I look at my interlaced hands, willing the gears in my mind to work.

"I don't know," I say again. "I mean, look at them. They're in love. And I'm just... what? One of Sienna's accessories?"

A pause. A silence quiet enough for me to hear him blink.

"I thought I was the one hit in the head last night, man," Jesse says. "Why am I making more sense than you?"

I look up at him, mouth open to say something, but he cuts me off.

"Is that how you feel around her? An accessory? Really, now?"

I hold my breath. Two heartbeats. Let it out. "No."

"Then why are you saying this?"

"Because it's different, okay?" I snap. "They have history. They're... you know... a thing. Sienna has something for all of us, but we don't have anything for each other. They do. They've had a thing for eons before I met either of them. It's... it feels like an intrusion. Like I can ruin shit for them and for me if I do anything. I don't want to be that guy."

"Okay," my brother crosses his arms again. "So, what, then? Go on like this for the rest of your life?"

I feel like I've hit a wall.

My eyes look down again as I hang my head. He's right. I can't go on like this, it will eat me alive. But facing it... dammit, why does bringing down the biggest crime lord on this side of America feel easier?

"A man told me this morning," Jesse says, "he's the farthest thing from wise in this house but he did tell me all the same. That Sienna doesn't tell you she loves you, she shows you."

"Let me guess," I look him in the eyes. "Kaen."

He nods. "He was right. Until he wasn't."

I feel my eyebrows climbing up my forehead as my mouth drops. "No..."

My brother smiles with a glint in his eyes I haven't seen in too fucking long. I almost forgot what it looked like. He nods. "Yes."

My breath shudders on my exhale. Before I can say any of the million things I want to, he speaks.

"If you take a chance with her," he says, "she'll surprise you. And I'm willing to bet Valerie is cut from the same cloth."

I ponder his words for a long while. I think about them when everyone starts filing into the house. I'm still mulling them over at our meeting, and the only thing that interrupts them is the drop of a phone in the middle of the table.

"I tried getting what I could out of it," Imari says. "Nothing on it except for one number and the messages when they had you two in there. The guy's phone was completely fried."

"But what does that mean?" Gage's eyes dart to him.

"She either completely wipes her phone except for one number every time she uses it," his eyes dart to Elijah. "Or..."

"Or it was all on purpose," Elijah finishes, glaring at the thing. "I knew it was too easy, dammit."

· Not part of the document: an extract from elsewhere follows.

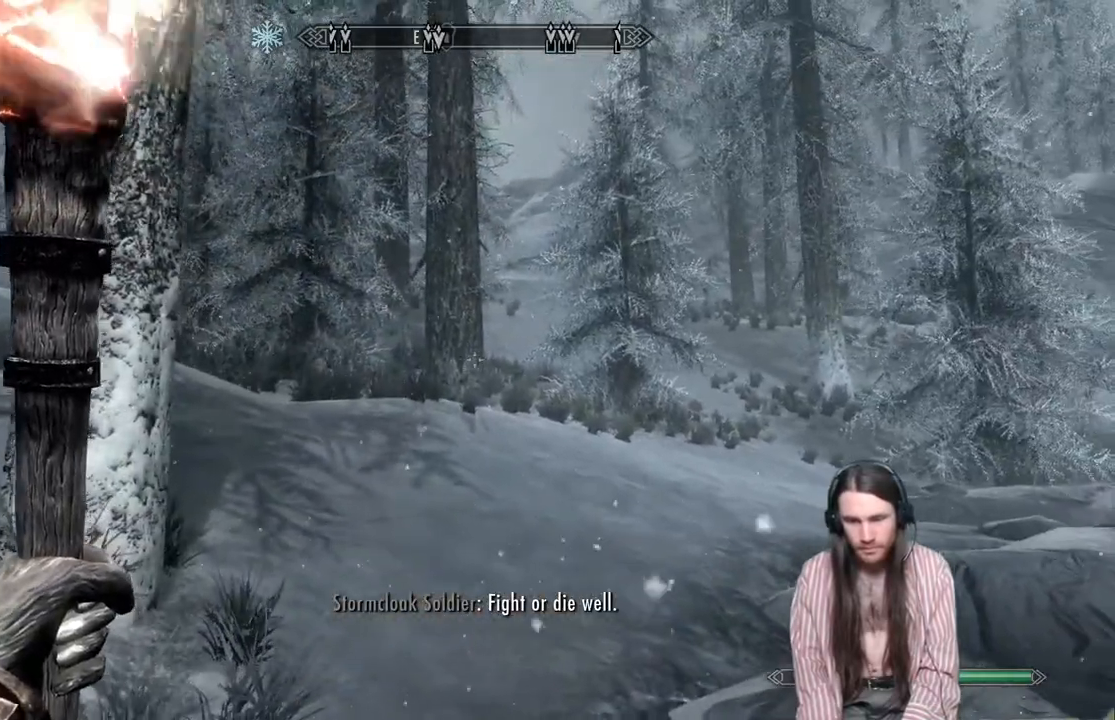
{"buttons": [], "left_stick": "down", "right_stick": "down-left", "events": [[17, "left_stick", "up-left"], [133, "A", "down"], [283, "A", "up"], [300, "left_stick", "up-right"], [400, "left_stick", "down-right"], [450, "right_stick", "down-left"], [483, "left_stick", "down"]]}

"Kaen said as much yesterday," I put in. "But even this was planned?"

"Wait, what?" Sienna looks from me to Kaen. "She said something to you?"

My brother has been quiet all meeting, as always. But where his silence is usually that of a viper in the bushes, now it's like an angry hawk, watching the phone like it's his prey. Pray that can maul him to death.

"I'll explain," Jesse says when Kaen doesn't answer. As he talks, I watch Sienna's face. She keeps looking over at Kaen, and I can see her breathing getting uneven.

"Use it to reach out..." She repeats Jesse's words under her breath when he's done. "I take it that's what the number is."

"I don't know whose it is," Imari says, frowning. "I can't trace it."

"You can't trace it?" Valerie's eyes go wide. He nods.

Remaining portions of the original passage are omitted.